Como sair do piloto automático?

  1. Faça diferente: Se queres sair do piloto automático começa por te desafiar a fazer as coisas comuns de forma diferente: escovar os dentes com a mão contrária ao habitual; no caminho para o trabalho/casa, nota as casas e as pessoas que passam; mudar algo na tua rotina. Desta forma vais obrigar-te a parar um pouco e a apreciar.
  2. Usa os 5 sentidos: Para sair do piloto automático é também necessário acordar os sentidos que parecem adormecidos na correria dos dias. Permite-te ouvir o que te rodeia, saborear as comidas que ingeres, sentir o tato de algum objeto que tocas regularmente (ex.: o telemóvel na tua mão ou o volante do carro).
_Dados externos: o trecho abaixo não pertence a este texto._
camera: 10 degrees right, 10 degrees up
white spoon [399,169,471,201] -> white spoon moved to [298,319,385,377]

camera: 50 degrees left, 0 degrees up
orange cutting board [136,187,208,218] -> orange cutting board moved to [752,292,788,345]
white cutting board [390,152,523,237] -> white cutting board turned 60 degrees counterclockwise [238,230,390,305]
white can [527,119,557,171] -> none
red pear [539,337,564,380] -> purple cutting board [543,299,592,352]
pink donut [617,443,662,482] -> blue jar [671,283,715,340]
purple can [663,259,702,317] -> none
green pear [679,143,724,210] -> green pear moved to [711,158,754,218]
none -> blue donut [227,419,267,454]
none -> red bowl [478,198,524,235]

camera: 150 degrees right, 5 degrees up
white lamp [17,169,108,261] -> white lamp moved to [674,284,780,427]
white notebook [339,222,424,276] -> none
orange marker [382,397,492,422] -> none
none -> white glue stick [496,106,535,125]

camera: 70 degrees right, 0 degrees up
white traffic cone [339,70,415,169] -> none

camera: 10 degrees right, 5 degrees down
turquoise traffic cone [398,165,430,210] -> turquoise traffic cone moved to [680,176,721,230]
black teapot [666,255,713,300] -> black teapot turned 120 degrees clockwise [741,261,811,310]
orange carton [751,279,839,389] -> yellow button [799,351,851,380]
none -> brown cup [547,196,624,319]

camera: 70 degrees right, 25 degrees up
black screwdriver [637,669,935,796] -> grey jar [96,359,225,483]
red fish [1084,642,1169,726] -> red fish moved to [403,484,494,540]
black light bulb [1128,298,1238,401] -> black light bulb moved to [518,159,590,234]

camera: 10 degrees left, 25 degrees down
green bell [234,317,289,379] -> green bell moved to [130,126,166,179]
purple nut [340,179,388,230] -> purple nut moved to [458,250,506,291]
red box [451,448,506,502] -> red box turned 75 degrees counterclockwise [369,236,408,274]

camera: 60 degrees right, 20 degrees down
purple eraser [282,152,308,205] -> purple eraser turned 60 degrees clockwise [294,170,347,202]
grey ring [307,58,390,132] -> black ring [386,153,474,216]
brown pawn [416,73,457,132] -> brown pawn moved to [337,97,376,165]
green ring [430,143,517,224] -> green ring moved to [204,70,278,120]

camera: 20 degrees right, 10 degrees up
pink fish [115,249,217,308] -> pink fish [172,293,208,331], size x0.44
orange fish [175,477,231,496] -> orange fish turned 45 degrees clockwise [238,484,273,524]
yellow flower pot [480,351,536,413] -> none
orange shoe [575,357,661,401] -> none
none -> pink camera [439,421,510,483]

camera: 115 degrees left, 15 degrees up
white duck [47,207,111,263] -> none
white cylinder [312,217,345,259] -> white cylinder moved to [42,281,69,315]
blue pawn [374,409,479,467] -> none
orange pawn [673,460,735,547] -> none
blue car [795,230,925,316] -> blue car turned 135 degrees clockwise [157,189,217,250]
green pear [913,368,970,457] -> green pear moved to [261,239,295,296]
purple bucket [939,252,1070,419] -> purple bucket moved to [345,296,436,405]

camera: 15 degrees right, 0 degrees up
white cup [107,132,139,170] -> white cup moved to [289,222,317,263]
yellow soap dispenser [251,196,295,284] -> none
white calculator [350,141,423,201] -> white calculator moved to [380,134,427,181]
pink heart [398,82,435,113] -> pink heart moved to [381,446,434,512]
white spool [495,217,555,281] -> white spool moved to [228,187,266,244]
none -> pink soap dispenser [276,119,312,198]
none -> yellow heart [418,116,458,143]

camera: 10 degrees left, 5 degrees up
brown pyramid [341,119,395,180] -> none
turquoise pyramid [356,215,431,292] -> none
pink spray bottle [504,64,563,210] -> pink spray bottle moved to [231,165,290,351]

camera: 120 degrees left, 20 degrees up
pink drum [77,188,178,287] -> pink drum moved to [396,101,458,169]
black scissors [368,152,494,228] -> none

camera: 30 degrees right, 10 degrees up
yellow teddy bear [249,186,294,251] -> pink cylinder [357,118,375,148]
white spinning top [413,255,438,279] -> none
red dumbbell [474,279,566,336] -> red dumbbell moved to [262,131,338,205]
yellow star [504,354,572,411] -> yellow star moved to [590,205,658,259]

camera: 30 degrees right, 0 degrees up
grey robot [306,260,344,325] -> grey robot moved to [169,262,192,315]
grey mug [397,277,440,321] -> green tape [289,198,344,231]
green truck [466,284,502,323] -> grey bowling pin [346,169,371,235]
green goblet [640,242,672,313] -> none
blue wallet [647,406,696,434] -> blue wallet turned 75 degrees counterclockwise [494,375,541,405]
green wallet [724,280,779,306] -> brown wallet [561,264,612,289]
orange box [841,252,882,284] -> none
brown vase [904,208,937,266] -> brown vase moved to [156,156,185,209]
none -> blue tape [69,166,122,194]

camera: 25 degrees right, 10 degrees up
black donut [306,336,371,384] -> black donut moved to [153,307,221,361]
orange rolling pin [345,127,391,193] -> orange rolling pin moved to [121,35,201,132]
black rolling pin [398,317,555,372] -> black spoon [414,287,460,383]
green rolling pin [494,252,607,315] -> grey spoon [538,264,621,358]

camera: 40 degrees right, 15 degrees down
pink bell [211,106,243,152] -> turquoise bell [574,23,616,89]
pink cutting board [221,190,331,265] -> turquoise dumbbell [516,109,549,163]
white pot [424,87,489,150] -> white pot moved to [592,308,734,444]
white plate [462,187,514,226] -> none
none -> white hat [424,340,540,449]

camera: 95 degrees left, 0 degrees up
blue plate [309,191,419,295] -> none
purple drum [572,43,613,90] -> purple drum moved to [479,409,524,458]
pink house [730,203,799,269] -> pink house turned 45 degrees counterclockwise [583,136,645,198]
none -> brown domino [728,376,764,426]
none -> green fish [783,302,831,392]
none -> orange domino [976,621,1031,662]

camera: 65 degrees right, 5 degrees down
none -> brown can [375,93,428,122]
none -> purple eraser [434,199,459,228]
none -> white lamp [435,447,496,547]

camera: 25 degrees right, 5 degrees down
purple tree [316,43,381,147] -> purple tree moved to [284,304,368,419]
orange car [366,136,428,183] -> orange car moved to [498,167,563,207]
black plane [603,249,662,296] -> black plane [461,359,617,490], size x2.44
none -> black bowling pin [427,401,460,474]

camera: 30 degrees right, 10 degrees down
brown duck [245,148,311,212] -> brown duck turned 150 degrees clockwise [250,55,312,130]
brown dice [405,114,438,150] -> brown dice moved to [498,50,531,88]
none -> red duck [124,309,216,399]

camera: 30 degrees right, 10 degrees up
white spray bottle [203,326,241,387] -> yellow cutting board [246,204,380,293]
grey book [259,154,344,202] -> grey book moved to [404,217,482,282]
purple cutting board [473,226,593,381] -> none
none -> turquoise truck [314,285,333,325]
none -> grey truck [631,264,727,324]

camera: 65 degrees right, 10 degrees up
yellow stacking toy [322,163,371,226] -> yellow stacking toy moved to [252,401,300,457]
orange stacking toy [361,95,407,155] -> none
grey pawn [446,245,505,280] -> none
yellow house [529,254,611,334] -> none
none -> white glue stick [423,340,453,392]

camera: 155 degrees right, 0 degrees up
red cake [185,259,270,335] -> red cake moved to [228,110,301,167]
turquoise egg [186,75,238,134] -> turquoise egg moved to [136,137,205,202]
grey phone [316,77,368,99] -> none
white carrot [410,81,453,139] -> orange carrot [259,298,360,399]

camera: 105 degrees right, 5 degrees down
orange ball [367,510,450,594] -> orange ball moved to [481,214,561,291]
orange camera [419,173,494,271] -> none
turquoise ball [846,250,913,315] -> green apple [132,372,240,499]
Que sensações surgem daí? É pesado? É confortável? Faz este exercício para vários objetos e em diferentes situações.
  3. Torna-te consciente: Sempre que mudares de divisão ou de espaço físico, olha para as coisas ao seu redor com curiosidade. Como te sentes em cada espaço? Há alterações físicas no teu corpo? Sentes-te mais leve ou pesado neste ambiente?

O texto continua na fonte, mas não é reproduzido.